Silik Yasaklar
Vedat Ulukut
Yasak toplum için tutkaldır, toplayıcıdır. Topluma ilk adımlarımızda, öğretmenin elindeki cetveldir. Askerde onsuz yapamayız. Bazen kağıtta yazar, bazen yazmaz bakış olur, işaret olur. Kendin için bozarsan ceza alırsın. Kurum için, devlet için bozarsan kahraman olursun, adını dağlara taşlara yazarlar. Kimin için vardır, kim niye uyar, zamandan zamana niye değişir diye sorgulayınca da kullananın elinde silah olduğunu görürsün ve toplum bilince kovuştuğun andan sonra hep takip etmek zorundasındır ki “kendince” yaşayabilesin.
Güvende hissetme isteği, beraberce yaşayabilmek, düzen, korku, cehalet, iktidarda kalma yolu, hayat ezip biçme bunlar için vardır kurallar, onsuz ne kasaba olur ne de köy. Özgür bireyle, toplumla baş edemeyecek, kâr edemeyecek olan neo-liberal (artı kapitalizm) ekonomik sistem ve onun sosyo-kültürel hayatı; sistemli kişilere, çekirdek aileye, verime ve en önemlisi sosyo-ekonomik devamlılığı sağlayabilecek örnek insana ihtiyaç duyduğu için, artık yasak da öyle büyük harflerle kalın kalın yazılmıyor. Omzundan seni fazla dürtmeden, “Bak aslında şöyle yapsan daha iyi olur ama sen bilirsin,” deyip çevreye “uymanı” temenni ederken biz artık yasağı göremeyiz. Göremediğimiz için de pozisyon alıp yeterli karşı koyuşu oluşturacak enerji biriktiremeyiz. Tatlı tatlı, çaktırmadan, sokakta satılan civciv yavrusu kıvamına gelmiş oluruz.
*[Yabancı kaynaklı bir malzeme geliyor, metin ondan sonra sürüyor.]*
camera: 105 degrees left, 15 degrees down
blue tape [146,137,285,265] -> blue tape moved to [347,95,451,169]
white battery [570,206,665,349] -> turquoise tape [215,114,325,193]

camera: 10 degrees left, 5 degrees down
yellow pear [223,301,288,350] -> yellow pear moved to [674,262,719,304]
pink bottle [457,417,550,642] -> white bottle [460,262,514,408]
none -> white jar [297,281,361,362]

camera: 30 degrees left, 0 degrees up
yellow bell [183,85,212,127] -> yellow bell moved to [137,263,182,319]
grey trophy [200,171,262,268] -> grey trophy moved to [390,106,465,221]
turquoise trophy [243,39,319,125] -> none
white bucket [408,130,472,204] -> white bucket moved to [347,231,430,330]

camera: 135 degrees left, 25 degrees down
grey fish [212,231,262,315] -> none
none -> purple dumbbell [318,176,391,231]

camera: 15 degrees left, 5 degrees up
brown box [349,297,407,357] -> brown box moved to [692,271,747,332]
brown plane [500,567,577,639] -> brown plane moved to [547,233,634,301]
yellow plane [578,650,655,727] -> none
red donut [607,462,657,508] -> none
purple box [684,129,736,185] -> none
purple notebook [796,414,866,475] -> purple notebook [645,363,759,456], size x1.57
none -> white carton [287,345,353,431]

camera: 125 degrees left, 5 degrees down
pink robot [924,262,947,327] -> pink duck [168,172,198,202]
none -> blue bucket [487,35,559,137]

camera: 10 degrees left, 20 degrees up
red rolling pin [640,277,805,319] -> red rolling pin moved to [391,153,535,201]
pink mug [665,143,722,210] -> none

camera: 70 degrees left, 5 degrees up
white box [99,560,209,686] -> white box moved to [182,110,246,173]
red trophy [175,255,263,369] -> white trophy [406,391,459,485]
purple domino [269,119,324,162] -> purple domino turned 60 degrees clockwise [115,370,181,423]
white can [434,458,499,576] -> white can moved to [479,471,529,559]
Eğer kafamızdaki, öğrendiğimiz, özgürlük tanımından kurtulup kendi tanımlarımızı yapabilirsek, silik gibi olan yasaklara karşı daha refleksif olabiliriz. Kaygan ve zeminsiz olan zamanın ruhunda, edilgen insan “varlığım kendi varlığıma armağan olsun”dan birer adım geri atarsa (ki atmayacak) yasağın artık sarmal olup kendiyle yaşadığını, doğallaştığını fark edecektir. Kaybedecek hiç bir şeyin olmadığında, özgürlük nasıl başka bir kelimeyse, yasak da bizim her gün bağlandığımız kaybetme korkularımızla tütsülediğimiz “şeylerimizin” garantisidir. Yasaklar olmazsa çoktan seçmeli özgürlüklerimizde olmayacaktır. Sanırım bir süre daha nekahet döneminde olacağız.